# Montreal Curling



## MULTIZ321 (Jan 24, 2017)

Montreal Curling

From News and Business/ Rogers Digital Media

Nobody Does Winter Sports Better than the Canadians.


Richard


----------



## MULTIZ321 (Jan 24, 2017)

MULTIZ321 said:


> Montreal Curling
> 
> From News and Business/ Rogers Digital Media
> 
> ...


If the link doesn't work - I won't be able to fix it until I get home this evening.


Richard


----------



## MULTIZ321 (Jan 24, 2017)

MULTIZ321 said:


> If the link doesn't work - I won't be able to fix it until I get home this evening.
> 
> 
> Richard


The Link is now fixed and is active.

Sorry for the inconvience.

Richard


----------



## VegasBella (Jan 25, 2017)




----------



## T-Dot-Traveller (Jan 28, 2017)

Bump
This needs more views - it made my Sat. morning 

Richard - I love your " tongue in cheek " title .

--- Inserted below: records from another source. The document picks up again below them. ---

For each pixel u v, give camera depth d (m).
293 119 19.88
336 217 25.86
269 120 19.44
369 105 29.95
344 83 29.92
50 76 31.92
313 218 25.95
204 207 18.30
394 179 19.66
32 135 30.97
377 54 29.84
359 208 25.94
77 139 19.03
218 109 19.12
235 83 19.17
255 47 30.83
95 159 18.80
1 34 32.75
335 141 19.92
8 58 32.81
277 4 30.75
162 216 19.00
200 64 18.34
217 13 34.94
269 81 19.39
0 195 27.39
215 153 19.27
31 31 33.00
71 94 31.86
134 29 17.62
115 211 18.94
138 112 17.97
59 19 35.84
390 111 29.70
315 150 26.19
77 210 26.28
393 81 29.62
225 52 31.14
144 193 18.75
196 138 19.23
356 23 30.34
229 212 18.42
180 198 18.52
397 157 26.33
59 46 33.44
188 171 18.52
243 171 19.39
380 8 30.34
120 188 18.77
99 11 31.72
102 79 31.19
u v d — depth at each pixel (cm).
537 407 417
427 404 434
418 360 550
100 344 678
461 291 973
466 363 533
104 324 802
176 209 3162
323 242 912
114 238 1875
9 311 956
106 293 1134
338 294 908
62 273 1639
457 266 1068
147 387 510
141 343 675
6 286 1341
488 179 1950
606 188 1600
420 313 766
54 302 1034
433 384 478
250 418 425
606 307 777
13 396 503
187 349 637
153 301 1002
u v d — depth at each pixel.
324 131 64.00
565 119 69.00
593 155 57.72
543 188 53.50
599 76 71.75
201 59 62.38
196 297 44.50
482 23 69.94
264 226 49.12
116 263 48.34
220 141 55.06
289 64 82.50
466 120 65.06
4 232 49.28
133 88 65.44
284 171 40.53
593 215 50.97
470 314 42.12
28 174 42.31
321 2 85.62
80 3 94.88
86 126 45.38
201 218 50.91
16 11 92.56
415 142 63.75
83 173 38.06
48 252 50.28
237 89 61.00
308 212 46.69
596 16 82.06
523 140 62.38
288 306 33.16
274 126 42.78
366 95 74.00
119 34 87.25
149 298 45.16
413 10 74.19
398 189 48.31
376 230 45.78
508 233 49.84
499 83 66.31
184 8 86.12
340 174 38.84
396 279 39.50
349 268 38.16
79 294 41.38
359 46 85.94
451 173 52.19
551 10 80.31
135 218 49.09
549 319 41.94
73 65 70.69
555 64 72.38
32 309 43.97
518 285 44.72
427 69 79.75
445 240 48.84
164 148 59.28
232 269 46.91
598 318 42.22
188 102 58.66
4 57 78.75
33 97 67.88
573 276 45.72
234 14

Montreal is a great city to visit - in warmer weather .
Our son is a McGill grad 2011 - he did his " 3rd year abroad "
Claremont in greater LA - so he could study at the pool in Jan - March -which is hard to do at McGill.

.


----------



## MULTIZ321 (Jan 28, 2017)

T-Dot-Traveller said:


> Bump
> This needs more views - it made my Sat. morning
> 
> Richard - I love your " tongue in cheek " title .
> ...


Thanks.

McGill was on my list of choices for Graduate school and I visited the McGill Campus in the early 70's to check out the program.  Ended up crossing McGill off the list because of the French/English animosity that was taking place at the time that I didn't want to have to deal with.

Took in a soccer match and a Montreal Expo baseball game. Had a great time. 

Best regards,

Richard


----------